AVO-Werke August Beisse GmbH is the first company in the German condiments industry to be certified in accordance with the ZNU’s Sustainable Business Standard.
‘We are delighted that AVO has now established its sustainability management system in accordance with our ZNU Sustainable Business Standard. This underlines the company’s seriousness about facing up to the multifaceted challenges of sustainability,’ said Dr Christian Gessner, founder and director of Zentrum für Nachhaltige Unternehmensführung [the Centre for Sustainable Management], ZNU for short, at Witten/Herdecke University.
It was two years ago that the workshops associated with certification according to the ZNU standard began. This has been a long road that AVO consciously embarked on – because for AVO’s managing directors, Bernhard Loch and Guido Massmann, sustainability is more than just a buzzword. ‘Sustainable management applies to all areas of a company and makes it fit for the future,’ says Loch.
Anyone who thinks of sustainability only in terms of the ecological implications needs to think on a wider scale. ‘Certification covers three major areas,’ says Louis Rosenzweig, Sustainability Manager at AVO. ‘In addition to the environment, there are also the economic and social aspects. These in turn are broken down into many sub-areas.’ While terms such as net carbon neutrality, energy-saving measures and emissions avoidance are included in the assessment under the environmental heading, the social section also looks at such matters as sick leave and the demographic development of employees.
Collecting data, evaluating data, defining goals – this triad is what processes in the company should be following. The basic idea is that those who define clear goals on the basis of good data, and monitor them again and again, act sustainably. The evaluation and improvement of processes can involve the supply chains and the procurement of raw materials as well as data protection and the company's regional commitment. In an audit lasting several days, independent external auditors have now ascertained what ecological, social and corporate sustainability measures AVO is implementing in concrete terms. The catalogue is long, and ranges from the emissions report to the reorganisation of the packaging system to training schemes for employees.

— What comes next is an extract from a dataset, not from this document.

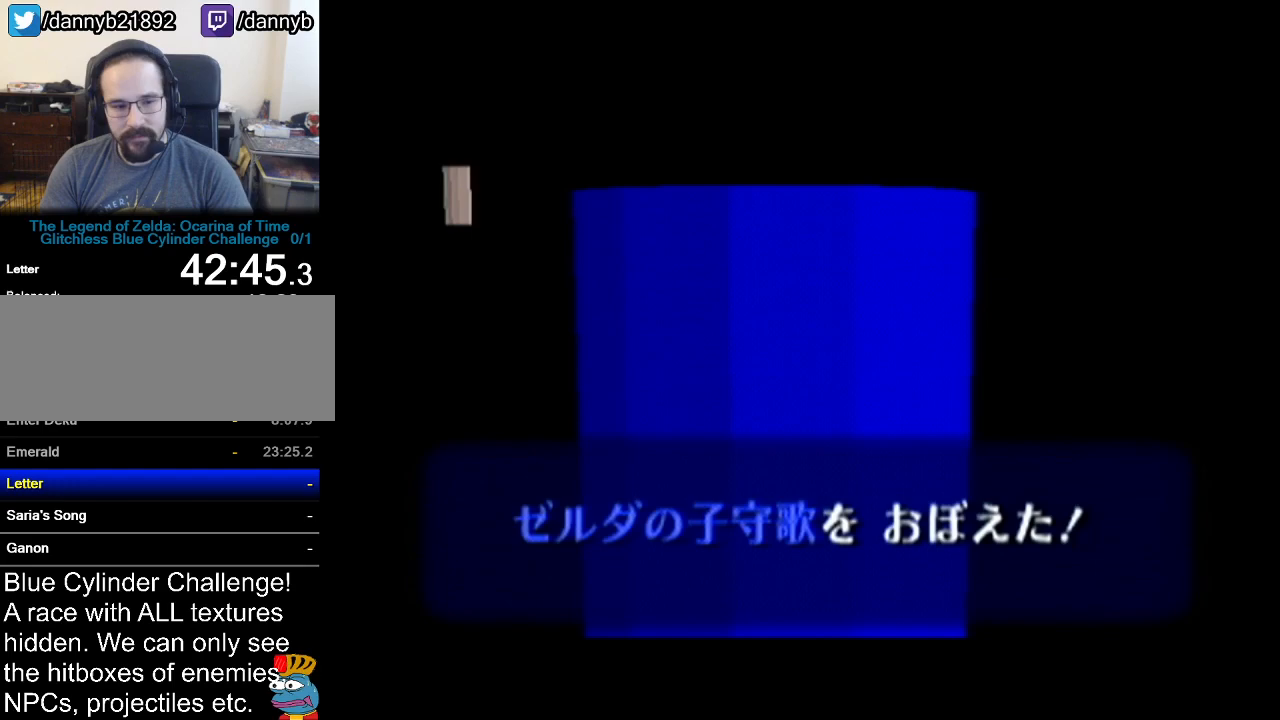
{"buttons": [], "left_stick": "center", "events": [[17, "A", "down"], [17, "B", "up"], [17, "Z", "down"], [84, "A", "up"], [84, "B", "down"], [84, "Z", "up"], [117, "Z", "down"], [150, "A", "down"], [150, "B", "up"], [217, "Z", "up"], [251, "A", "up"], [334, "Z", "down"], [367, "Z", "up"]]}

Among other things, the audits that AVO has established for external partners deserve mention. In addition to the quality of the goods or services, compliance rules and working conditions of the employees are also evaluated. In the area of social and environmental issues, AVO has been involved for years with the ‘Little Smile’ project in Sri Lanka, a charitable organisation one of whose activities is the running of spice plantations. Within the framework of helping people to help themselves, AVO has undertaken to purchase their spices even above the usual market level – in fact 90% of its organic pepper comes from this project. In addition, AVO assumes the costs for the annual Bioland certification.

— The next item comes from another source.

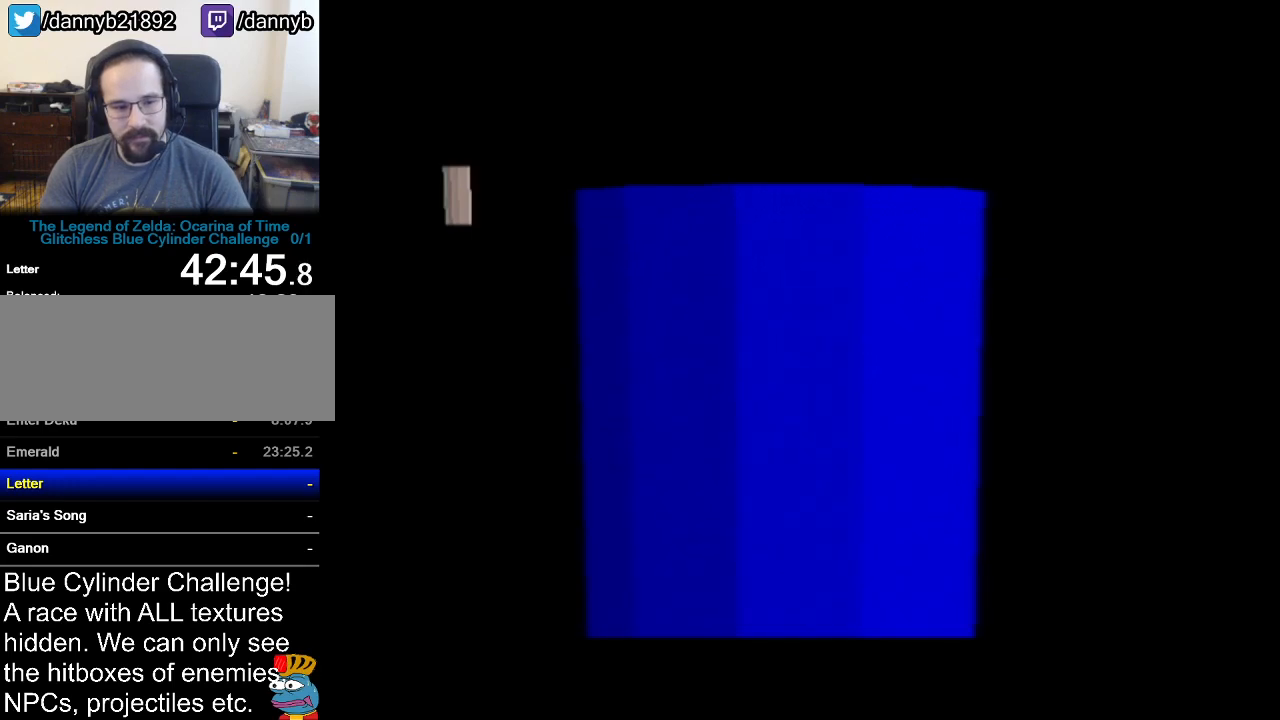
{"buttons": [], "left_stick": "center", "events": []}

In the end, the 12-member Sustainability team could be happy with the outcome: their efforts were a success, and the certificate was duly awarded. ‘The process does not stop there, however. This marks only the beginning of our permanent efforts to become more and more sustainable,’ says Rosenzweig. The certificate is valid until 2025, when the audits start again. But the effort is worth it, because the results are valuable – not least with regard to day-to-day business. ‘Our customers from the food trade, the food industry and the craft-based food sector attach great importance to having a partner in AVO that sets itself up on a sustainable basis, provides certified proof of this and continues to develop in this direction,’ says Guido Massmann, summing up AVO’s efforts.